* _TASK BRIEF_
Would you please copy every line from the records that contains the word "median"?

************

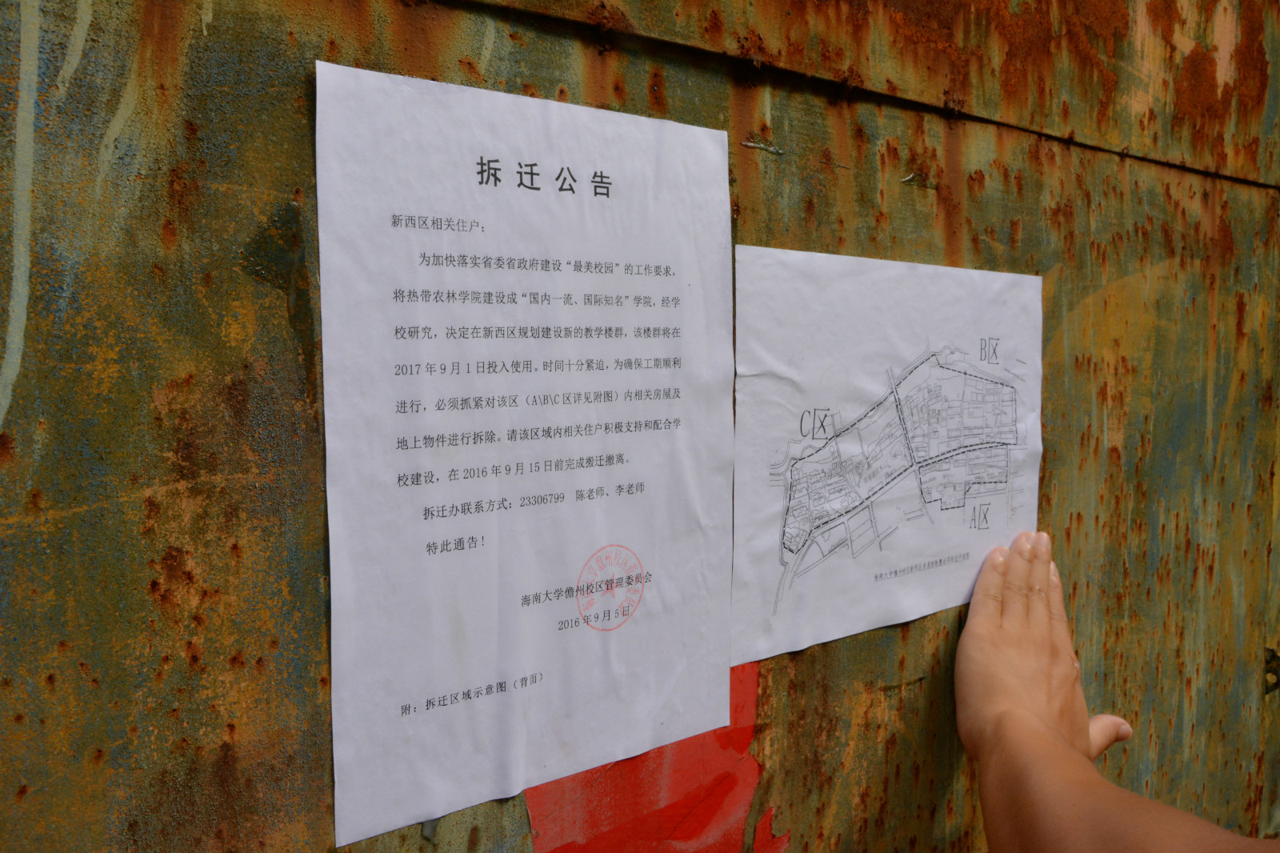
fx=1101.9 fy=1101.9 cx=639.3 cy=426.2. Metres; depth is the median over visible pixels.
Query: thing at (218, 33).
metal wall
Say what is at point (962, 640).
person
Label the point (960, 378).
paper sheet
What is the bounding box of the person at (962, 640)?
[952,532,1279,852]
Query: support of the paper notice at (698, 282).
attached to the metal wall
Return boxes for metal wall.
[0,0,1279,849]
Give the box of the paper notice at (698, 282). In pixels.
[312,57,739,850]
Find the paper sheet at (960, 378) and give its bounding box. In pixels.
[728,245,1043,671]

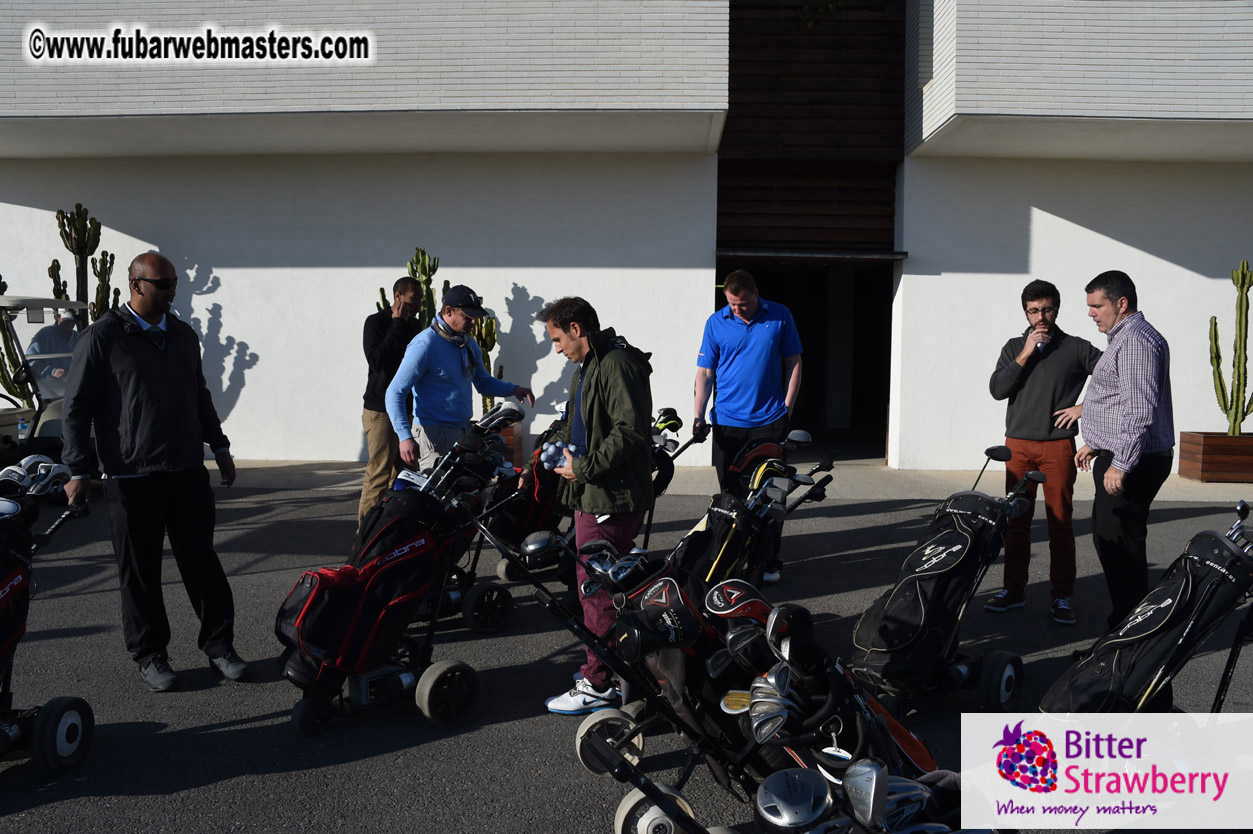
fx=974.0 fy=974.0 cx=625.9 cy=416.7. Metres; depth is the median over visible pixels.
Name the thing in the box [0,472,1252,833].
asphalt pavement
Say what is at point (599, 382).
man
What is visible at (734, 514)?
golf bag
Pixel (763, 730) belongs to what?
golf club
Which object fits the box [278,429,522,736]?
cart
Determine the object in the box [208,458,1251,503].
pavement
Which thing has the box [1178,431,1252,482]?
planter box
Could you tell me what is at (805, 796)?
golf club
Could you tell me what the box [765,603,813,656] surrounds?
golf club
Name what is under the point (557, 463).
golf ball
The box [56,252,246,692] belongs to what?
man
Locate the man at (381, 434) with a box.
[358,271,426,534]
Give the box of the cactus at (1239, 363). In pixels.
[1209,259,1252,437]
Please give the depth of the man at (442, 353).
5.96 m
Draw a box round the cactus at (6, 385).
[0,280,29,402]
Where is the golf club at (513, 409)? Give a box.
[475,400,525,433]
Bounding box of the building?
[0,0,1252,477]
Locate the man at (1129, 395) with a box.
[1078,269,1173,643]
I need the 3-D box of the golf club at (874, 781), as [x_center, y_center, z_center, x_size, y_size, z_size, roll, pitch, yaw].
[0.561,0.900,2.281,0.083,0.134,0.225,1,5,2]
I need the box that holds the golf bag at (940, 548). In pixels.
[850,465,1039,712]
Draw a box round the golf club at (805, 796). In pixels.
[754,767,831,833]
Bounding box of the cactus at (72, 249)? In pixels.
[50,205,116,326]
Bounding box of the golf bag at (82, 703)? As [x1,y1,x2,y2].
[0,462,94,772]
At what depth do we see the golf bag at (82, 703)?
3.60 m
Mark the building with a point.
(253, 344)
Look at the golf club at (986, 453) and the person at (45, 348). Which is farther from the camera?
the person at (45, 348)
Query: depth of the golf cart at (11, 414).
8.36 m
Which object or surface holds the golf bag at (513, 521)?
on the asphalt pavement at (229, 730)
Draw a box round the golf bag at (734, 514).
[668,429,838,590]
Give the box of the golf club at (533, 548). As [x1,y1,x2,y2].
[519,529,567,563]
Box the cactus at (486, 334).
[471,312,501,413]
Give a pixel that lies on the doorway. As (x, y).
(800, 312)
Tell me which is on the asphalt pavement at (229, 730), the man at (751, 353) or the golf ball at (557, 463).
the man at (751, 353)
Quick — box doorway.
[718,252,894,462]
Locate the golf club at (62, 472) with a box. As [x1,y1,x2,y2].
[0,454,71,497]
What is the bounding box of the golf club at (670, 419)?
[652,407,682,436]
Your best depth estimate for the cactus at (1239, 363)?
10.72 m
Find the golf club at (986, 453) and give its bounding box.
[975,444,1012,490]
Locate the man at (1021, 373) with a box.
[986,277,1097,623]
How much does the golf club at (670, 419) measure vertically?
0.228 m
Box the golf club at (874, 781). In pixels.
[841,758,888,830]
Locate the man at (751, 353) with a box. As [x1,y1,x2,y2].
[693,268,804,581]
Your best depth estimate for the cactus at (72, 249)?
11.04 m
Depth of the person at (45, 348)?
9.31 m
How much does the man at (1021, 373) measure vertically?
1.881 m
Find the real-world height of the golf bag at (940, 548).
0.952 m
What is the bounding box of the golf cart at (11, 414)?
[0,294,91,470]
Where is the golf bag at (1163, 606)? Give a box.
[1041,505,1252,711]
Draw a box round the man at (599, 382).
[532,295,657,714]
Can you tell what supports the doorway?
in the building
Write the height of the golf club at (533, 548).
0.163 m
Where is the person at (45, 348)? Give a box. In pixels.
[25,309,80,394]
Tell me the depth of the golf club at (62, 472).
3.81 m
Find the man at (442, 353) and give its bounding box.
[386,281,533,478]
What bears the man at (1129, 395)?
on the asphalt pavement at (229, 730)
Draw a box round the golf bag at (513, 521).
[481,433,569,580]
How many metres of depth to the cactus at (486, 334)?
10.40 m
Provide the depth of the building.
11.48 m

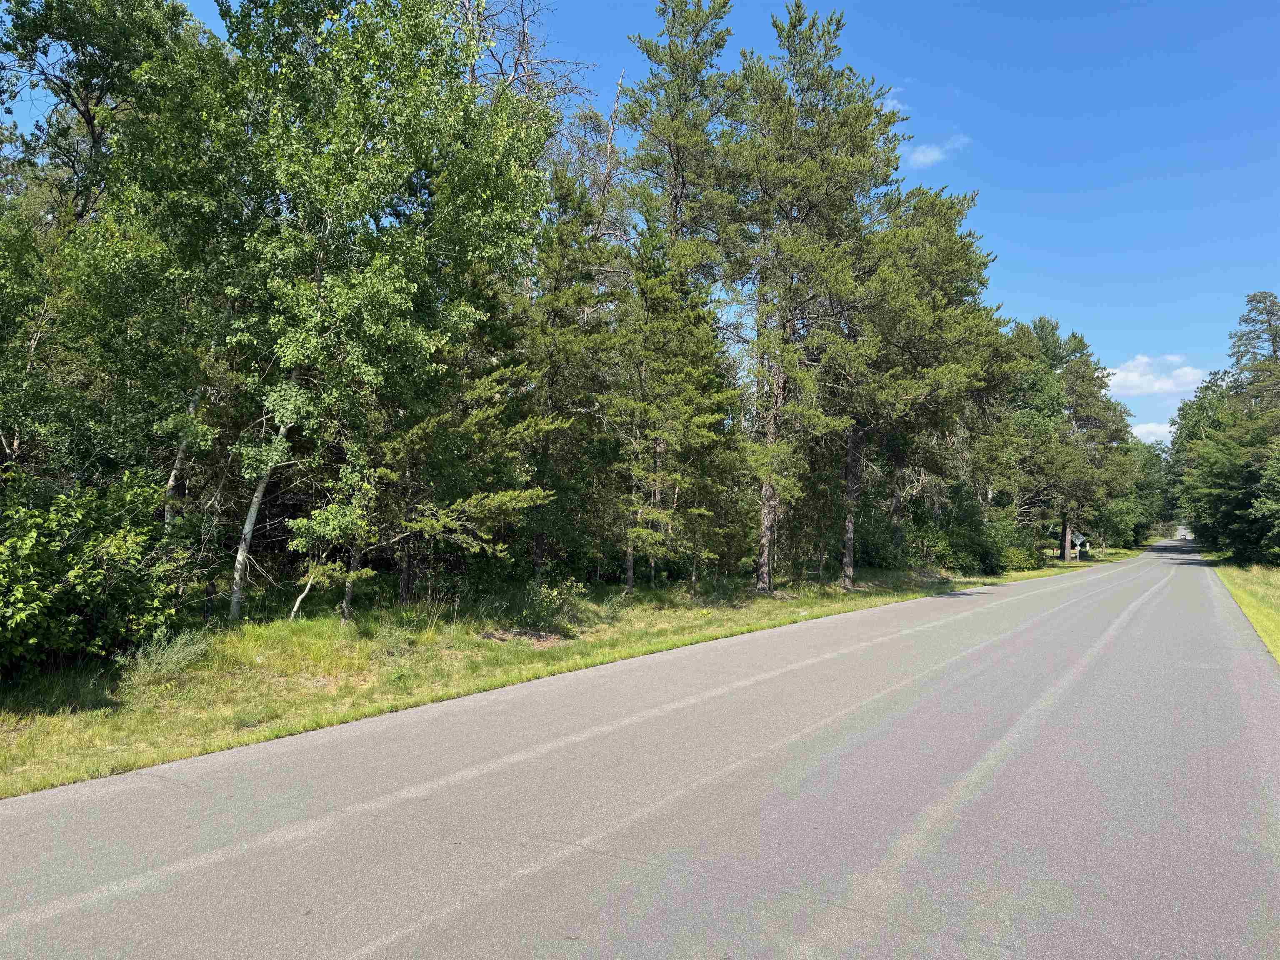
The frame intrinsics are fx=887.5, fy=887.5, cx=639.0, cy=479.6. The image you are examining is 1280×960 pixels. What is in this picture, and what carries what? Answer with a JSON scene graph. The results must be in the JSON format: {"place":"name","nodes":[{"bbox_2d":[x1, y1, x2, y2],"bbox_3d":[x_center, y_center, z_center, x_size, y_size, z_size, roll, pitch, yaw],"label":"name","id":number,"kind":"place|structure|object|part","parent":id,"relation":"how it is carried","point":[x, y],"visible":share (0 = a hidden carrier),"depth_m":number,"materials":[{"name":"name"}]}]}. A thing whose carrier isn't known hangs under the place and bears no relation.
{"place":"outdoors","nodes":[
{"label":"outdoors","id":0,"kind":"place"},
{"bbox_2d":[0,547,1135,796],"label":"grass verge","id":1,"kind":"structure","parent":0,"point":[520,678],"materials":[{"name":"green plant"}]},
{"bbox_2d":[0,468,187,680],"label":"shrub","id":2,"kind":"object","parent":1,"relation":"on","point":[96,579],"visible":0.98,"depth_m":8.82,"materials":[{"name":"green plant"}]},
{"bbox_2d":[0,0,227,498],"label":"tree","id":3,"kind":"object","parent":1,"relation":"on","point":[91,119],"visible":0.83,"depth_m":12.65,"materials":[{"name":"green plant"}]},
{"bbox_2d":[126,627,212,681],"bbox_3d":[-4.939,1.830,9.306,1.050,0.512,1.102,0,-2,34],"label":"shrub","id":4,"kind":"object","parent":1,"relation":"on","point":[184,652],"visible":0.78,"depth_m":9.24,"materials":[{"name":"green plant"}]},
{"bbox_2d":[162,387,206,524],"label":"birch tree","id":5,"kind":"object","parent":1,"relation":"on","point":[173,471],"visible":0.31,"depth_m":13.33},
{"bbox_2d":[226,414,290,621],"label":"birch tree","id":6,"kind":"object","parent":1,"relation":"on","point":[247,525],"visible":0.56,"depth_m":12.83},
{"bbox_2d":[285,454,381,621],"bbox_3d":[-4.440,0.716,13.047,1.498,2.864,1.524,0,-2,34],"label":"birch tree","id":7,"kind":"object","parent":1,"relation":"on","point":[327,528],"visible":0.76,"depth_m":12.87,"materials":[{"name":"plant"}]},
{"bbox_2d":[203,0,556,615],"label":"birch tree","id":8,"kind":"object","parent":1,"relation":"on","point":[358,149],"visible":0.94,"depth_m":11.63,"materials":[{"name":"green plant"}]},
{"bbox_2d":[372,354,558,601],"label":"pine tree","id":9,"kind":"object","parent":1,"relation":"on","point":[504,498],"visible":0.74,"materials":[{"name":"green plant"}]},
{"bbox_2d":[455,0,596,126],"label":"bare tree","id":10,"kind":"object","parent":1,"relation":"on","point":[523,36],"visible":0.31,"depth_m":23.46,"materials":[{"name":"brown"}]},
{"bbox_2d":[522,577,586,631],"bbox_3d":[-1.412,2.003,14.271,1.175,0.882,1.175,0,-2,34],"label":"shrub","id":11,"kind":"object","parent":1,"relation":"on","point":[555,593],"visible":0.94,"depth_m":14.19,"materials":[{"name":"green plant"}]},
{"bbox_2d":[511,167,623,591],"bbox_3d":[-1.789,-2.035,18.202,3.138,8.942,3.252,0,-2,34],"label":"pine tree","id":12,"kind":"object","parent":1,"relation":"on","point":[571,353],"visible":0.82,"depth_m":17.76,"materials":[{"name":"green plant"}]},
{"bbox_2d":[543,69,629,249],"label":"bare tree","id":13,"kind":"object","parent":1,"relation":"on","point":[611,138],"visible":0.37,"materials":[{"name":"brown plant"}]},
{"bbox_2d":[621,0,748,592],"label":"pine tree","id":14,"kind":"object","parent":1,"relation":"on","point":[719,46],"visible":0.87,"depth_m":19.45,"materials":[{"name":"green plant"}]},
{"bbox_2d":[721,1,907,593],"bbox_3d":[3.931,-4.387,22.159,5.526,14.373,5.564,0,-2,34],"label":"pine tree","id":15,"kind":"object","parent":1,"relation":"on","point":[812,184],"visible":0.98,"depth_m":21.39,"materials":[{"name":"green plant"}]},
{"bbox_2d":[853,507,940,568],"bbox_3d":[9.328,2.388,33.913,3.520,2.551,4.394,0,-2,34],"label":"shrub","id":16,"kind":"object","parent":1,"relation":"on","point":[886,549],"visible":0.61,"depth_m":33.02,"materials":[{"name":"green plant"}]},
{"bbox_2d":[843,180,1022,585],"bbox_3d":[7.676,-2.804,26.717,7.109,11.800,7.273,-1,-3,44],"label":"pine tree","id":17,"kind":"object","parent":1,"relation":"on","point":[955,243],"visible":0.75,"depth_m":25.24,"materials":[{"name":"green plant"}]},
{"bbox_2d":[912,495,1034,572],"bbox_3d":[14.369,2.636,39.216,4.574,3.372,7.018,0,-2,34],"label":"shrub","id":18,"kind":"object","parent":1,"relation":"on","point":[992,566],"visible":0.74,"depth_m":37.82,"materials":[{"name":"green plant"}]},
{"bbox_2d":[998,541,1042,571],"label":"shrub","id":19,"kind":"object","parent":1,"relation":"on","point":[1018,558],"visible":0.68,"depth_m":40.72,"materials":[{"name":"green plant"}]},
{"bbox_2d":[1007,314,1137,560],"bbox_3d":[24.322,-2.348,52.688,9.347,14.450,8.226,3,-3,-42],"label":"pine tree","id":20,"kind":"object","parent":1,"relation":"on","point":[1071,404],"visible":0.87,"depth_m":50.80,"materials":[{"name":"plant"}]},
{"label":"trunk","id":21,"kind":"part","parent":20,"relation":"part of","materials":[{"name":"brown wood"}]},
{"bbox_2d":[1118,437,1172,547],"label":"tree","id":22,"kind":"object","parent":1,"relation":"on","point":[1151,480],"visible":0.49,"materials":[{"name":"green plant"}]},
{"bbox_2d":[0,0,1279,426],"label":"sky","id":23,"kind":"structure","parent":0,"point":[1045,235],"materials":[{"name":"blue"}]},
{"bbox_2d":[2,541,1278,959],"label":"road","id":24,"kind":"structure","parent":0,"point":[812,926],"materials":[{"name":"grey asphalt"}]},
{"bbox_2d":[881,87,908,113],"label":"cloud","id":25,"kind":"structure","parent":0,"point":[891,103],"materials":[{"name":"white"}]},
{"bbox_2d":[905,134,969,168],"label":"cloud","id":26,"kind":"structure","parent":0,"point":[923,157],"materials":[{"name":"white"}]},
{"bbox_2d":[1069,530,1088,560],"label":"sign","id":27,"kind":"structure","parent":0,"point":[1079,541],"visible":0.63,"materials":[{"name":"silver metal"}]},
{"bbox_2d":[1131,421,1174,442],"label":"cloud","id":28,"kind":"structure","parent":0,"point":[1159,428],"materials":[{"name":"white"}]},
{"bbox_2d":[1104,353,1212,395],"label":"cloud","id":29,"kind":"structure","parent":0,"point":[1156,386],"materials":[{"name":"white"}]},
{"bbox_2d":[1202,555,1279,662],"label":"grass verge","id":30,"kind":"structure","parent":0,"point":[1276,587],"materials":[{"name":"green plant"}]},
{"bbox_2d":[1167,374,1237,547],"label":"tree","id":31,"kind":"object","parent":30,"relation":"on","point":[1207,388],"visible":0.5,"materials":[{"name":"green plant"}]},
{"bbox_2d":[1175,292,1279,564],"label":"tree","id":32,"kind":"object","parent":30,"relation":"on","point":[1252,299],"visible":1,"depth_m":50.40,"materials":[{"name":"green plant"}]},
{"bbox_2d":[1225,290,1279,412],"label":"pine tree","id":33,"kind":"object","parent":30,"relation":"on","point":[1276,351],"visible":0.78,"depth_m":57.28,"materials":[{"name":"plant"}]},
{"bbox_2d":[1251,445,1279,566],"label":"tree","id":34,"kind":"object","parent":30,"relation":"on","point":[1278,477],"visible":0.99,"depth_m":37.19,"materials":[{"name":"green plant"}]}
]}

************

* _TASK SOLUTION_
fx=1101.9 fy=1101.9 cx=639.3 cy=426.2. Metres; depth is the median over visible pixels.
fx=974.0 fy=974.0 cx=625.9 cy=416.7. Metres; depth is the median over visible pixels.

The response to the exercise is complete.